In 1738, Nader Shah and his forces captured Kandahar, the last Hotak stronghold, from Shah Hussain Hotak, at which point the incarcerated 16-year-old Ahmad Shah Durrani was freed and made the commander of an Afghan regiment. Soon after the Persian and Afghan forces invaded India. By 1747, the Afghans chose Durrani as their head of state. Durrani and his Afghan army conquered much of present-day Afghanistan, Pakistan, the Khorasan and Kohistan provinces of Iran, and Delhi in India. He defeated the Indian Maratha Empire, and one of his biggest victories was the 1761 Battle of Panipat.

Ahmad Shah Baba
Ahmad Shah Baba

In October 1772, Durrani died of a natural cause and was buried at a site now adjacent to the Shrine of the Cloak in Kandahar. He was succeeded by his son, Timur Shah, who transferred the capital of Afghanistan from Kandahar to Kabul in 1776. After Timur’s death in 1793, the Durrani throne passed down to his son Zaman Shah, followed by Mahmud Shah, Shuja Shah and others.

The Afghan Empire was under threat in the early 19th century by the Persians in the west and the Sikh Empire in the east. Fateh Khan, leader of the Barakzai tribe, had installed 21 of his brothers in positions of power throughout the empire. After his death, they rebelled and divided up the provinces of the empire between themselves. During this turbulent period, Afghanistan had many temporary rulers until Dost Mohammad Khan declared himself emir in 1826. The Punjab region was lost to Ranjit Singh, who invaded Khyber Pakhtunkhwa and in 1834 captured the city of Peshawar. In 1837, during the Battle of Jamrud near the Khyber Pass, Akbar Khan and the Afghan army failed to capture the Jamrud fort from the Sikh Khalsa Army, but killed Sikh Commander Hari Singh Nalwa, thus ending the Afghan-Sikh Wars. By this time the British were advancing from the east and the first major conflict during “The Great Game” was initiated.

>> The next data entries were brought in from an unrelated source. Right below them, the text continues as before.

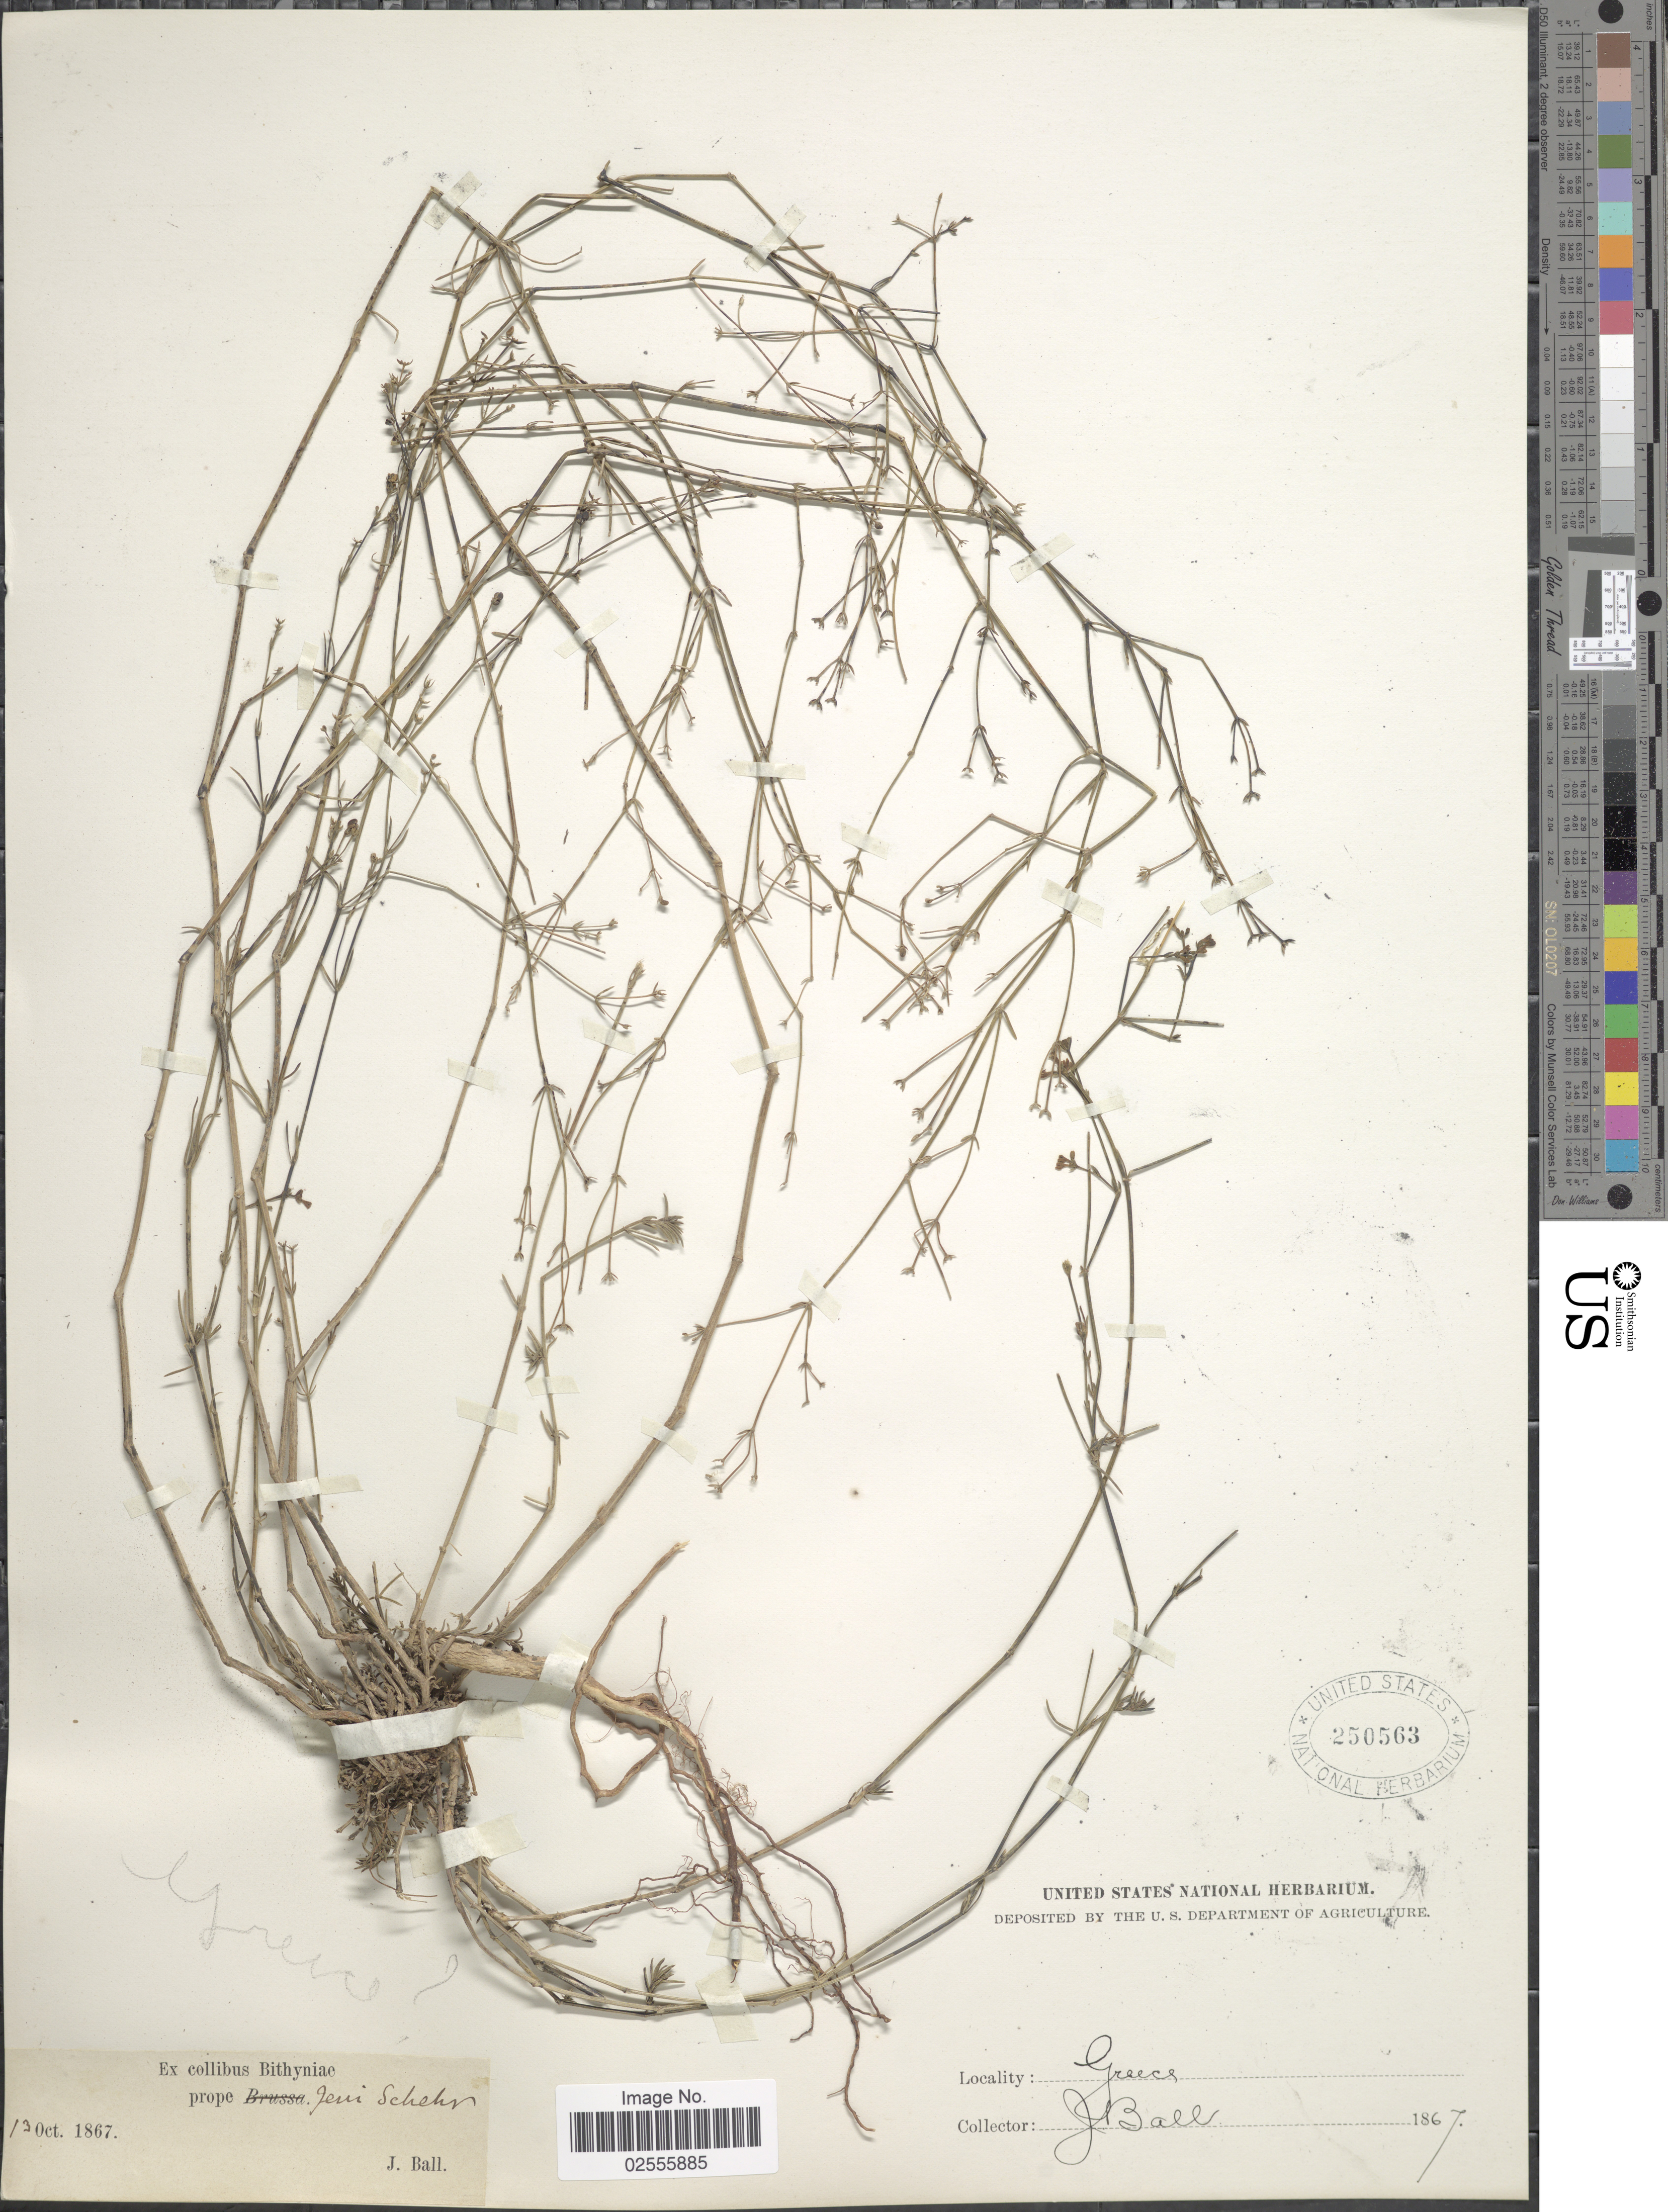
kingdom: Plantae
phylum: Tracheophyta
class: Magnoliopsida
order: Gentianales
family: Rubiaceae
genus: Asperula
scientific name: Asperula sp.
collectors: J. Ball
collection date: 1867-10-13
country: Greece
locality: Ex collibus Bithyniae prope Jeni Schehr.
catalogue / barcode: US 250563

British Influence and Independent Kingdom:

In 1838, the British marched into Afghanistan and arrested Dost Mohammad, sent him into exile in India and replaced him with the previous ruler, Shah Shuja. Following an uprising, the 1842 retreat from Kabul of British-Indian forces and the annihilation of Elphinstone’s army, and the Battle of Kabul that led to its recapture, the British placed Dost Mohammad Khan back into power and withdrew their military forces from Afghanistan. In 1878, the Second Anglo-Afghan War was fought over perceived Russian influence, Abdur Rahman Khan replaced Ayub Khan, and Britain gained control of Afghanistan’s foreign relations as part of the Treaty of Gandamak of 1879. In 1893, Mortimer Durand made Amir Abdur Rahman Khan sign a controversial agreement in which the ethnic Pashtun and Baloch territories were divided by the Durand Line. This was a standard divide and rule policy of the British and would lead to strained relations, especially with the later new state of Pakistan. Shia-dominated Hazarajat and pagan Kafiristan remained politically independent until being conquered by Abdur Rahman Khan in 1891-1896.